Quality Assessment of 286M Base Model | Generated by AI
Here’s the quality assessment of the 286M base model at step 87k:
QUALITY ASSESSMENT — nanochat d12 (286M params, step 87k, val_bpb=0.866)
GOOD:
✓ "Capital of France is Paris" — gets the fact right
✓ "Once upon a time" — coherent story structure, character names, narrative
✓ "Meaning of life" — coherent philosophical prose, sensible sentences
✓ "In 2025, AI" — reasonable tech prose, good grammar
✓ "Theory of relativity" — factually correct (speed of light, equivalence principle)
✓ General fluency is solid — sentences flow, grammar is mostly correct
WEAK:
✗ "def fibonacci(n):" — no actual code, hallucinates a dictionary definition
✗ "import torch" — treats it as a dictionary/wiki word, not Python code
✗ Repetition (Corsica listed twice, "She was very poor" repeated)
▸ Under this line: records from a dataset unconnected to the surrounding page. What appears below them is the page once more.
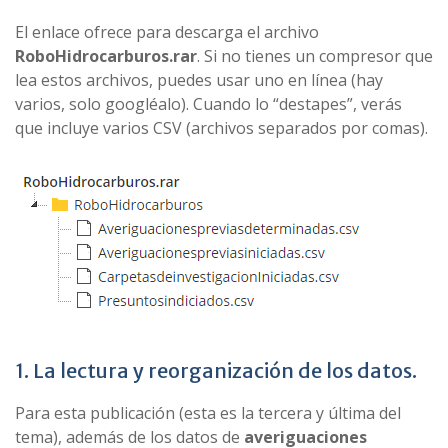
El enlace ofrece para descarga el archivo
RoboHidrocarburos.rar
. Si no tienes un compresor que
lea estos archivos, puedes usar uno en línea (hay
varios, solo googléalo). Cuando lo “destapes”, verás
que incluye varios CSV (archivos separados por comas).
1. La lectura y reorganización de los datos.
Para esta publicación (esta es la tercera y última del
tema), además de los datos de
averiguaciones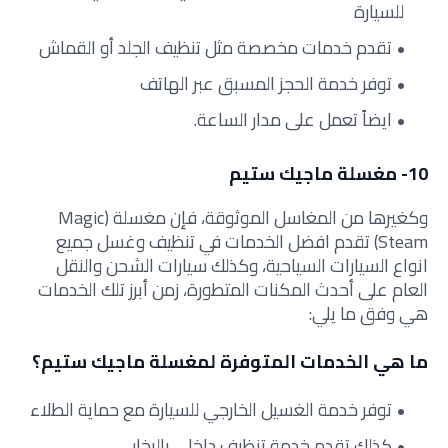
للسيارة
تقدم خدمات مخصصة مثل تنظيف الجلد أو القماش
توفر خدمة الحجز المسبق عبر الهاتف
ايضاً تعمل على مدار الساعة.
10- مغسلة ماجيك ستيم
وكغيرها من المغاسل الموثوقة، فإن مغسلة (Magic
Steam) تقدم افضل الخدمات في تنظيف وغسل جميع
انواع السيارات السياحية، وكذلك سيارات الشحن والنقل
العام على أحدث المكنات المتطورة، زمن أبرز تلك الخدمات
هي وفق ما يلي:
ما هي الخدمات المتوفرة لمغسلة ماجيك ستيم؟
توفر خدمة الغسيل الخارجي للسيارة مع حماية الطلاء
كذلك تقدم خدمة تنظيف داخلي بالبخار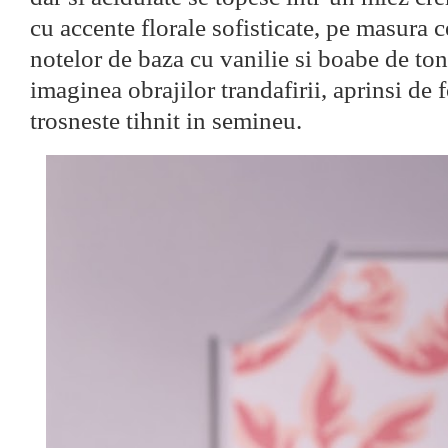
cu accente florale sofisticate, pe masura 
notelor de baza cu vanilie si boabe de to
imaginea obrajilor trandafirii, aprinsi de 
trosneste tihnit in semineu.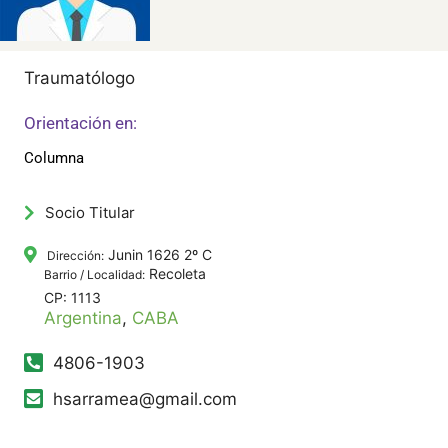
Traumatólogo
Orientación en:
Columna
Socio Titular
Junin 1626 2º C
Dirección:
Recoleta
Barrio / Localidad:
CP: 1113
Argentina
,
CABA
4806-1903
hsarramea@gmail.com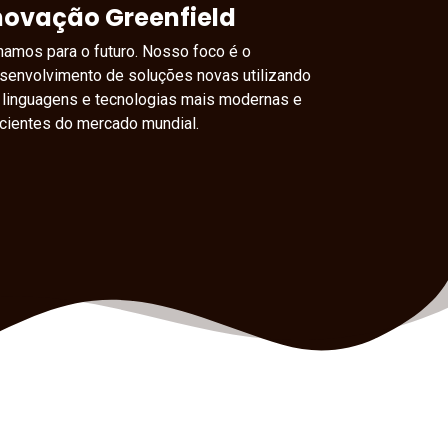
novação Greenfield
hamos para o futuro. Nosso foco é o
senvolvimento de soluções novas utilizando
 linguagens e tecnologias mais modernas e
icientes do mercado mundial.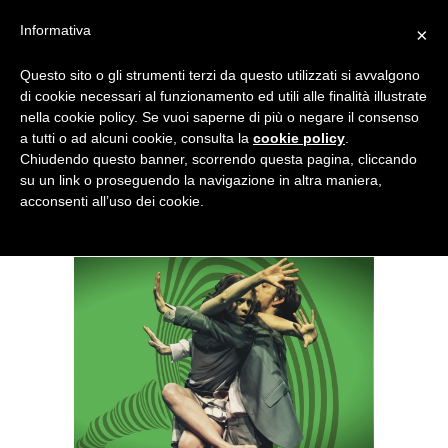
Menu
Informativa
×
Questo sito o gli strumenti terzi da questo utilizzati si avvalgono
NOTIZIE DI DANZA IN ITALIA E ALL’ESTERO, PER DANZATORI,
di cookie necessari al funzionamento ed utili alle finalità illustrate
INSEGNANTI E APPASSIONATI
nella cookie policy. Se vuoi saperne di più o negare il consenso
a tutti o ad alcuni cookie, consulta la
cookie policy
.
Per il T*DANSE di Aosta festa
Chiudendo questo banner, scorrendo questa pagina, cliccando
su un link o proseguendo la navigazione in altra maniera,
di linguaggi e tecnologie
acconsenti all’uso dei cookie.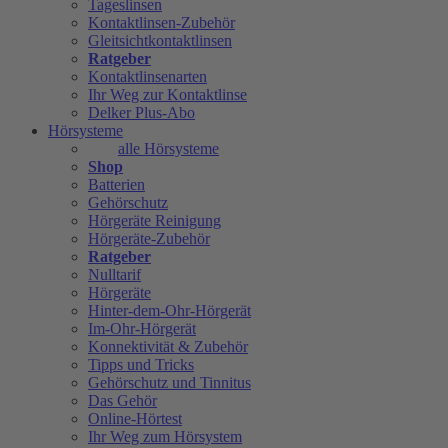
Tageslinsen
Kontaktlinsen-Zubehör
Gleitsichtkontaktlinsen
Ratgeber
Kontaktlinsenarten
Ihr Weg zur Kontaktlinse
Delker Plus-Abo
Hörsysteme
alle Hörsysteme
Shop
Batterien
Gehörschutz
Hörgeräte Reinigung
Hörgeräte-Zubehör
Ratgeber
Nulltarif
Hörgeräte
Hinter-dem-Ohr-Hörgerät
Im-Ohr-Hörgerät
Konnektivität & Zubehör
Tipps und Tricks
Gehörschutz und Tinnitus
Das Gehör
Online-Hörtest
Ihr Weg zum Hörsystem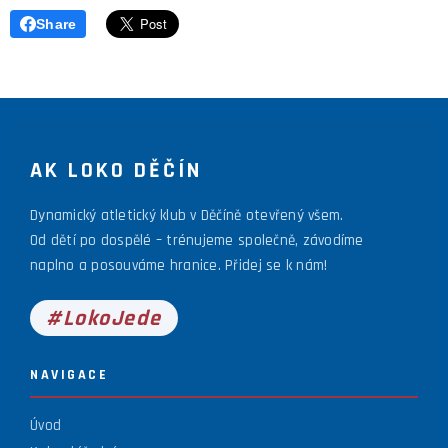
Share
AK LOKO DĚČÍN
Dynamický atletický klub v Děčíně otevřený všem.
Od dětí po dospělé – trénujeme společně, závodíme
naplno a posouváme hranice. Přidej se k nám!
#LokoJede
NAVIGACE
Úvod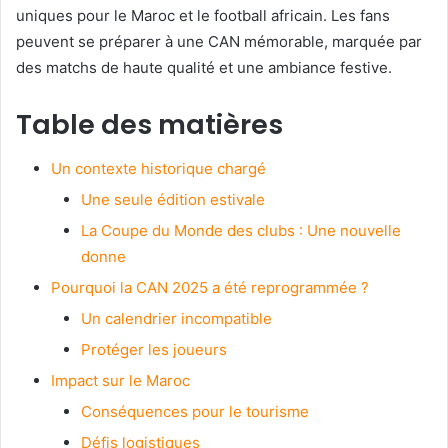
uniques pour le Maroc et le football africain. Les fans
peuvent se préparer à une CAN mémorable, marquée par
des matchs de haute qualité et une ambiance festive.
Table des matières
Un contexte historique chargé
Une seule édition estivale
La Coupe du Monde des clubs : Une nouvelle
donne
Pourquoi la CAN 2025 a été reprogrammée ?
Un calendrier incompatible
Protéger les joueurs
Impact sur le Maroc
Conséquences pour le tourisme
Défis logistiques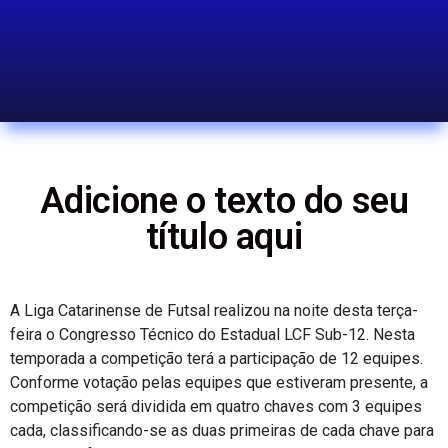
Adicione o texto do seu
título aqui
A Liga Catarinense de Futsal realizou na noite desta terça-
feira o Congresso Técnico do Estadual LCF Sub-12. Nesta
temporada a competição terá a participação de 12 equipes.
Conforme votação pelas equipes que estiveram presente, a
competição será dividida em quatro chaves com 3 equipes
cada, classificando-se as duas primeiras de cada chave para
✗ Factual drift (Sardinia as a department of Paris, made-up numbers)
VERDICT:
For a 286M base model, this is solid. It has basic world knowledge,
coherent prose, and reasonable grammar. The main gaps are:
- No code understanding (expected at this scale without SFT)
- Repetition loops (common in small models)
- Fact hallucination after initial correct answers
For reference: GPT-2 124M (2019) was much worse at this bpb range.
This model is in the "useful but needs SFT for chat/code" zone.
The extended training to 130k should push bpb below 0.85 and
improve coherence further.
The model is in good shape — base models at 286M are expected to be weak at code and hallucinate facts. The real unlock comes from SFT (chat fine-tuning) and RL alignment, which nanochat supports via scripts/chat_sft.py and scripts/chat_rl.py.